“Catnip Cocktail” is purportedly an animal sedative, however police say consumers are purchasing it to get high and experience outlandish side effects.
Fairfield, New Jersey police seized 61 bottles of the beverage during a raid last week at a nutrition store, and issued a public warning about the product’s odd side effects via a press release. In 2018, cops responded to a call at a Fairfield mall to discover “an individual who was dancing, yelling and generally acting abnormally in front of a hair salon.” Law enforcement described the man as experiencing startling mood swings, and detectives found 6 bottles of Catnip Cocktail on his person.
In November, a man, 40, pulled over for careless driving was found by police to be “extremely confused, totally unaware of his surroundings and unable to answer simple questions.” They later uncovered 8 bottles of Catnip Cocktail in his vehicle.

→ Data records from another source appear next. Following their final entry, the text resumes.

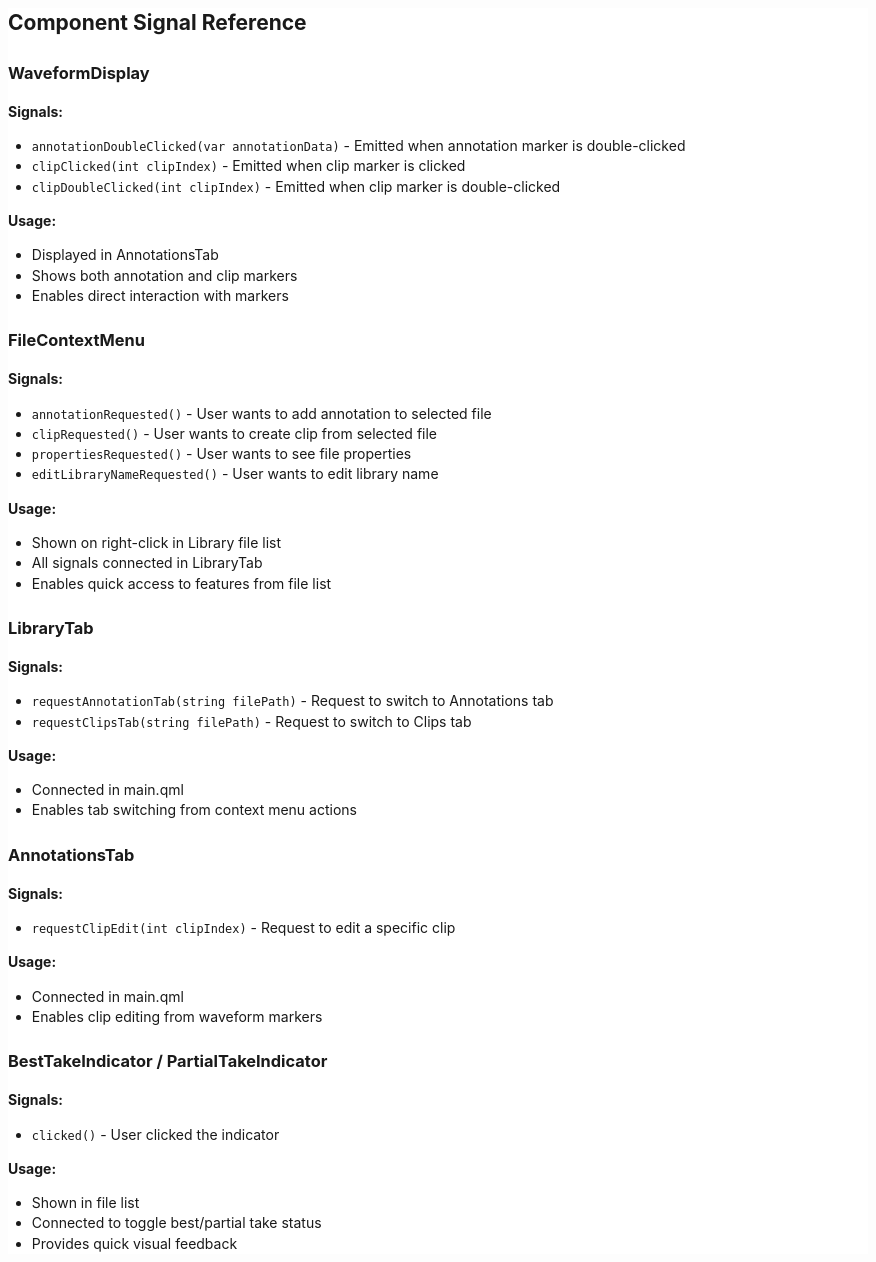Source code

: ## Component Signal Reference

### WaveformDisplay

**Signals:**
- `annotationDoubleClicked(var annotationData)` - Emitted when annotation marker is double-clicked
- `clipClicked(int clipIndex)` - Emitted when clip marker is clicked
- `clipDoubleClicked(int clipIndex)` - Emitted when clip marker is double-clicked

**Usage:**
- Displayed in AnnotationsTab
- Shows both annotation and clip markers
- Enables direct interaction with markers

### FileContextMenu

**Signals:**
- `annotationRequested()` - User wants to add annotation to selected file
- `clipRequested()` - User wants to create clip from selected file
- `propertiesRequested()` - User wants to see file properties
- `editLibraryNameRequested()` - User wants to edit library name

**Usage:**
- Shown on right-click in Library file list
- All signals connected in LibraryTab
- Enables quick access to features from file list

### LibraryTab

**Signals:**
- `requestAnnotationTab(string filePath)` - Request to switch to Annotations tab
- `requestClipsTab(string filePath)` - Request to switch to Clips tab

**Usage:**
- Connected in main.qml
- Enables tab switching from context menu actions

### AnnotationsTab

**Signals:**
- `requestClipEdit(int clipIndex)` - Request to edit a specific clip

**Usage:**
- Connected in main.qml
- Enables clip editing from waveform markers

### BestTakeIndicator / PartialTakeIndicator

**Signals:**
- `clicked()` - User clicked the indicator

**Usage:**
- Shown in file list
- Connected to toggle best/partial take status
- Provides quick visual feedback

Other peculiar events linked to the substance led police to the Nutrition Zone store, where they confiscated dozens of Catnip Cocktail bottles, along with numerous high-capacity handguns, rifle magazines, 29 bottles of human growth hormone, and other chemicals. Anthony Mann, Fairfield Police Chief, labeled the drink “a very dangerous product” and noted “its improper use is on the rise.”
Lieutenant Charles Zampino explained that drinking the mixture “gives you a feeling of euphoria” and lessens the nervous system.
The Catnip Cocktail website calls the concoction “the ultimate mood enhancer for your dogs and cats,” though warns it is “NOT approved for human consumption.” Catnip is not on the ingredients list for the cocktail, actually. But it does boast 1,4-butanediol, which will metabolize into GHB (the “date rape” drug) after being ingested.
Catnip Cocktail too incorporates caffeine, which is toxic to pets.